In a competitive National League East, beating up on the Marlins will reign supreme.

Cleveland Indians v Miami Marlins Photo by Eric Espada/Getty Images

The National League East is the most competitive division in baseball, with any of four teams capable of winning the pennant. Per FanGraphs’ Coolstandings, the Nationals are clear favorites to win the division, with a 40 percent chance, but the Mets, Braves, and Phillies are all in the running, each with around a 20 percent chance to take home the NL East crown. The East represents a bit of an anomaly, as no other division has three teams with as high a percentage to win the division, let alone four.

In 2018, the Braves won the East by a solid eight games, despite the fact that by first / second / and third-order wins, the race should have been much closer. In other words, looking at the Nats run differential and other various underlying numbers such as pythagorean runs (which takes out sequencing luck), and quality of opponents, there should have been a pennant race between them and the Braves, but the reality did not shake out that way.

Atlanta walked away with the East last year, and deservedly so. They spent 115 days in first place, never spent a day below .500, and wrapped up the division nearly two weeks before the started of the playoffs. The separation for Atlanta was their performance in the division, where they posted a 49-27 record, a .580 winning percentage. The even bigger differentiation however was their complete and utter dominance against the Mets (13-6) and Marlins (14-5).

While the Nationals fared well against the Marlins (13-6), their sub-.500 record against the rest of the East is what ultimately led them to a distant-second place, and missing the playoffs.

With 19 games against each divisional foe, strength against the teams played most often cannot go understated. The Nationals are 7-7 so far against the East, and they have not yet played the division champs. The Phillies are 13-8, the Mets are 11-8, and the Braves are 4-7. The big key to all of this however, is the Miami Marlins.

The Marlins offense is potentially historically horrible. Miami hitters collective sit in the bottom five on all three slash categories, with a particular emphasis on a lack of power. The team’s .333 slugging percentage is seven percentage points below even the next-worse team, and over 29 games, the Fish have hit a team total 23 home runs; Christian Yelich and Cody Bellinger each have 14 home runs, between the two of them they have five more home runs then the entire Marlins lineup!

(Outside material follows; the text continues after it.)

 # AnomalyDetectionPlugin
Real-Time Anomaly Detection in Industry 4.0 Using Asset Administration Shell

Last season the Dodgers eked out an NL West pennant via a game-163, which they took from the Rockies. The Dodgers 14-5 record against the lowly 66-96 Padres helped propel them to the 92-wins required to win the division. The Rockies found themselves in a game-163 in large part because they did not take advantage of those games against San Diego, going a modest 11-8.

Similarly in the NL Central, the Brewers edged out a division pennant by defeating the Cubs in a game-163, after posting a 13-6 record against the 67-win basement-dwelling Reds. Despite that record hardly denoting dominance, it was better than the Cubs 11-8 record. The division was ripe for the taking simply by beating up on a last place team that essentially mailed it in after the All Star break (during which time they put up an awful record of 24-42). Had the Cubs gone 12-7, they would have won the division by a game over the Brewers.

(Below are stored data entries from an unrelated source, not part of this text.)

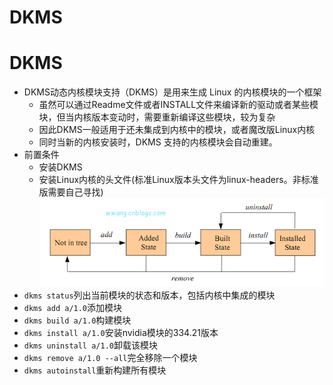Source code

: # DKMS

# DKMS
* DKMS动态内核模块支持（DKMS）是用来生成 Linux 的内核模块的一个框架
    * 虽然可以通过Readme文件或者INSTALL文件来编译新的驱动或者某些模块，但当内核版本变动时，需要重新编译这些模块，较为复杂
    * 因此DKMS一般适用于还未集成到内核中的模块，或者魔改版Linux内核
    * 同时当新的内核安装时，DKMS 支持的内核模块会自动重建。
* 前置条件
    * 安装DKMS
    * 安装Linux内核的头文件(标准Linux版本头文件为linux-headers。非标准版需要自己寻找)
![DKMS工作流程](/DKMS/DKMS工作流程.jpg "DKMS工作流程")
* `dkms status`列出当前模块的状态和版本，包括内核中集成的模块
* `dkms add a/1.0`添加模块
* `dkms build a/1.0`构建模块
* `dkms install a/1.0`安装nvidia模块的334.21版本
* `dkms uninstall a/1.0`卸载该模块
* `dkms remove a/1.0 --all`完全移除一个模块
* `dkms autoinstall`重新构建所有模块


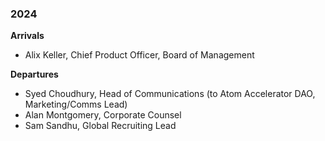 ### 2024

**Arrivals**
* Alix Keller, Chief Product Officer, Board of Management

**Departures**
* Syed Choudhury, Head of Communications (to Atom Accelerator DAO, Marketing/Comms Lead)
* Alan Montgomery, Corporate Counsel
* Sam Sandhu, Global Recruiting Lead
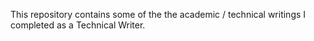 This repository contains some of the the academic / technical writings I completed as a Technical Writer.
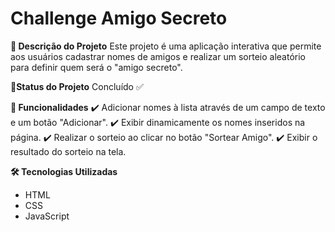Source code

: # Challenge Amigo Secreto

<b>📌 Descrição do Projeto</b>
Este projeto é uma aplicação interativa que permite aos usuários cadastrar nomes de amigos e realizar um sorteio aleatório para definir quem será o "amigo secreto".

<b>🚀Status do Projeto</b>
Concluído ✅ 

<b>🎯 Funcionalidades</b>
✔️ Adicionar nomes à lista através de um campo de texto e um botão "Adicionar".
✔️ Exibir dinamicamente os nomes inseridos na página.
✔️ Realizar o sorteio ao clicar no botão "Sortear Amigo".
✔️ Exibir o resultado do sorteio na tela.


<b>🛠️ Tecnologias Utilizadas</b>
- HTML
- CSS
- JavaScript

The 8-21 Marlins are going to be the doormat of the National League this entire season, that much is clear. FanGraphs projects them for 102-losses this season, PECOTA has them around 96 losses. Either way, there are wins to be had in Miami for every other team in the NL East.

So far, the Mets swept the Marlins in their first three-game set, the Phillies have already taken five of their first seven, the Braves went 2-1, while the Nats lost their first three-game series 2-1.

With another 90+ losses on the way for the Marlins, it’s going to be a long summer in Miami, (though seemingly few people will witness it). In any case, a Marlins literal loss is another division foe’s gains. We can track the standings and projections through the summer to try to figure out who will emerge victorious in the tight NL East, but taking a look at how rest of the division is faring against Miami will give an early indication into which team is most likely to pull ahead in the end.